For the duct work in your home you can use a range of filters, starting with those cheap disposable ones and going all the way up to hospital-grade HEPA filtration. With each jump in filter strength, though, you reduce airflow. The key to improving allergy symptoms is to balance filtration effectiveness with airflow. Some anti-allergen choices:
- pleated filters
- electrostatic permanent filters
- deep-media filters
- UV germicidal lights
Some filters and cleaners need professional installation and maintenance. The best method for selecting a home filtration system to reduce allergens and contaminants in your air is to discuss options with your professional HVAC contractor.
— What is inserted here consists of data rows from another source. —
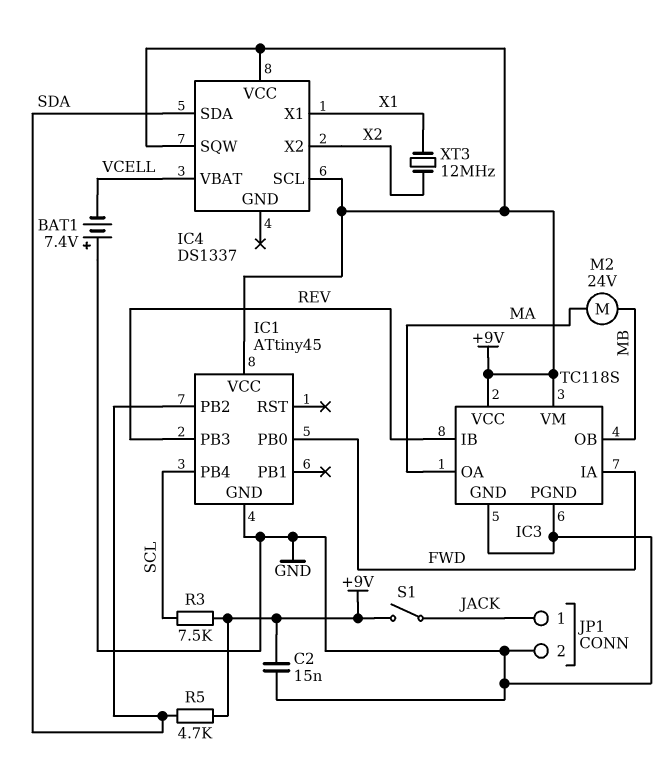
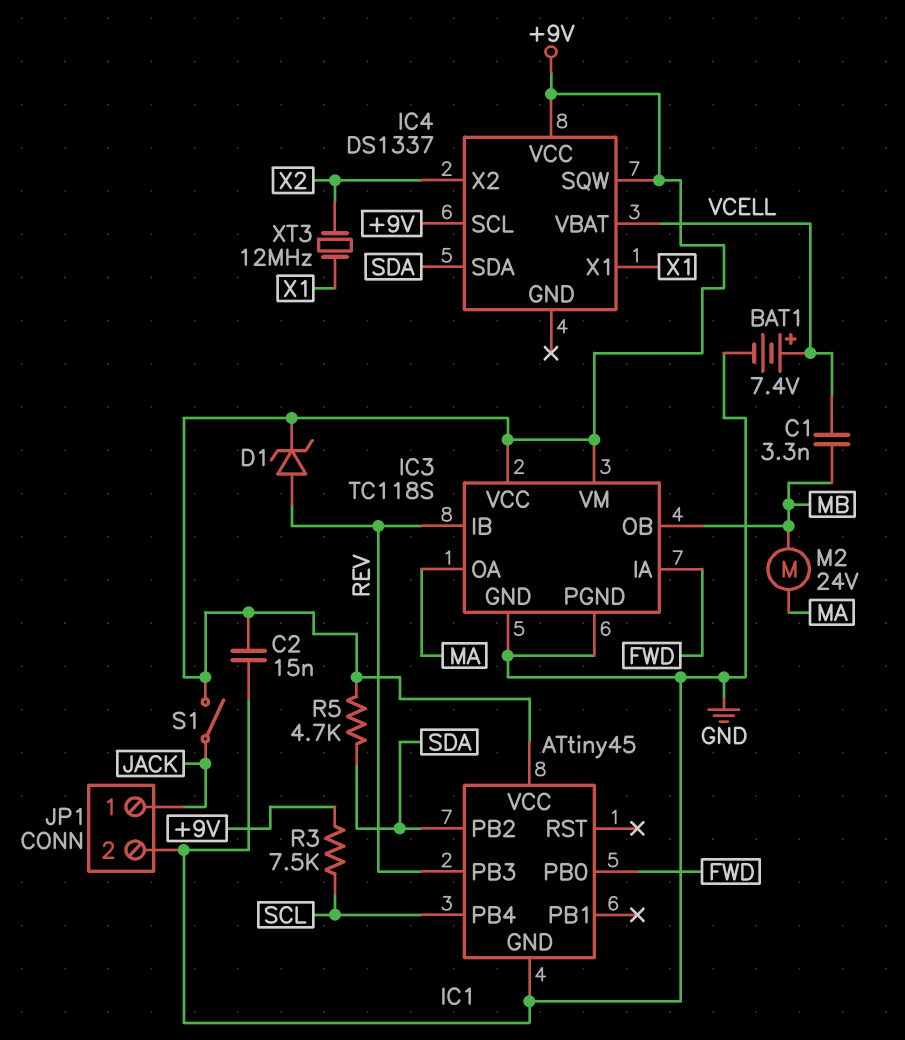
BAT1: 7.4V (plus GND, minus VCELL) -> 7.4V (plus VCELL, minus GND)
C1: none -> 3.3nF (MB, VCELL)
D1: none -> zener (A REV, K +9V)

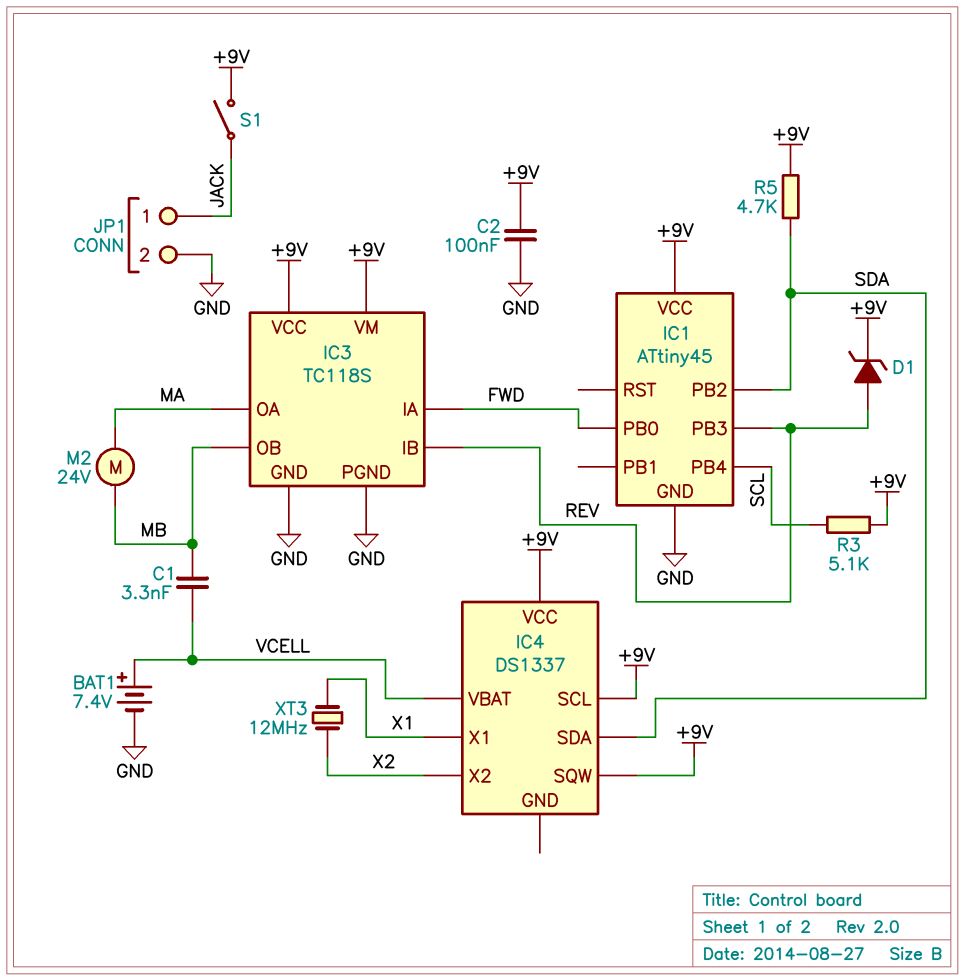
C2: 15nF (+9V, GND) -> 100nF (+9V, GND)
R3: 7.5k (+9V, SCL) -> 5.1k (+9V, SCL)

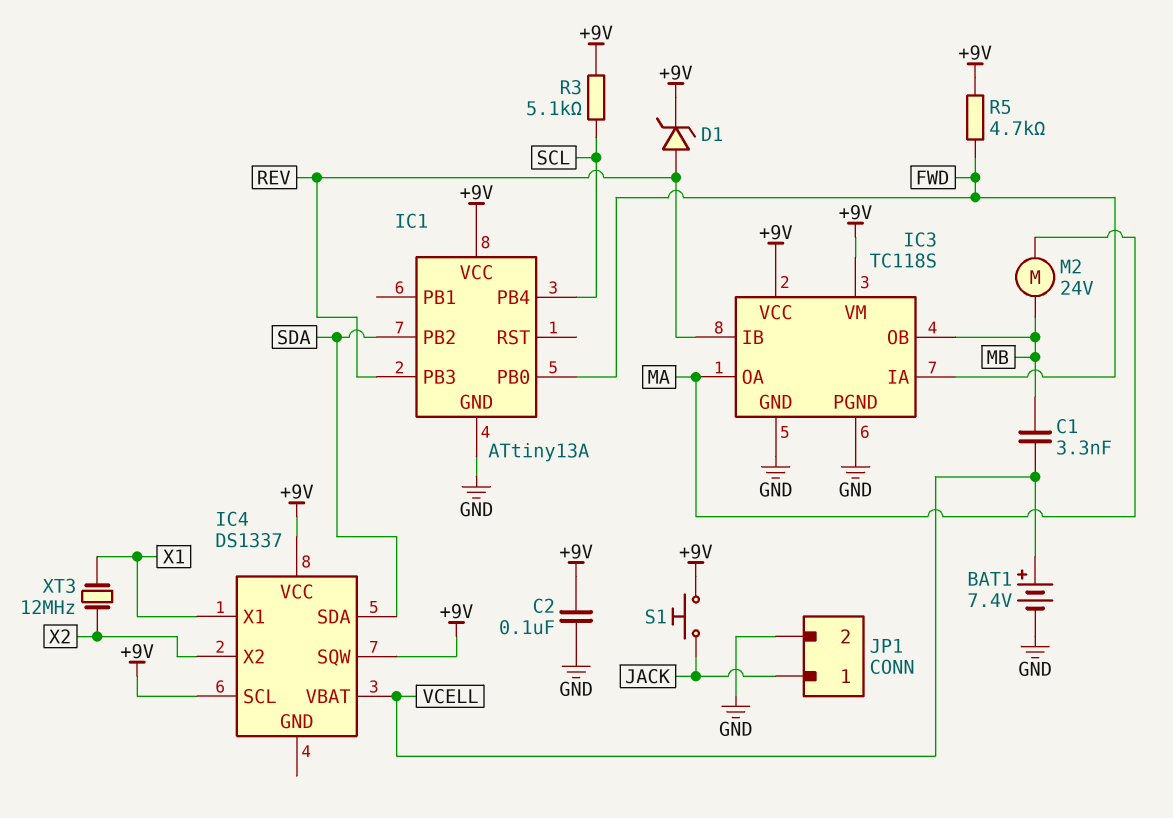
IC1: ATtiny45 -> ATtiny13A
R5: 4.7k (+9V, SDA) -> 4.7k (+9V, FWD)
S1: switch (+9V, JACK) -> button (+9V, JACK)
The Environmental Protection Agency recommends a three-prong strategy to reducing indoor allergens:
- Reduce the source—smoke outside; purchase solid wood furniture that avoids formaldehyde used in composition wood; vacuum daily; use hardwood or laminate flooring and reduce fabric use in the home
- Ventilate—in fine weather, open your home to let fresh air in and remove stale air; use kitchen and bathroom fans frequently in all weather
- Clean the air—use mechanical filters and germicidal light
The Minimum Efficiency Reporting Value (MERV) is a number on a scale from 1 to 20 that lets you know how effective a particular filter is, from the cheapest (MERV 3) to clean room-grade (MERV 19 and 20). This filter mechanically blocks particulates that are swept up in your home’s airstream as the return air ducts pull spent air back to the furnace or central air conditioner for fresh treatment.
High Efficiency Particulate Air (HEPA) filters mechanically intercept micron-sized particles. A micron is one-millionth of a meter; a human hair is 50 microns wide. The HEPA filter:
- Blocks large particles in its fibers—10 microns and larger
- Alters the course of mid-sized particles, which stick to the fibers—one to nine microns
- Slows down the tiniest particles, which then stick—down to 0.3 microns
HEPA filters capture nearly every allergen that could cause symptoms in family members. Indoor air quality is greatly improved with a home filtration system.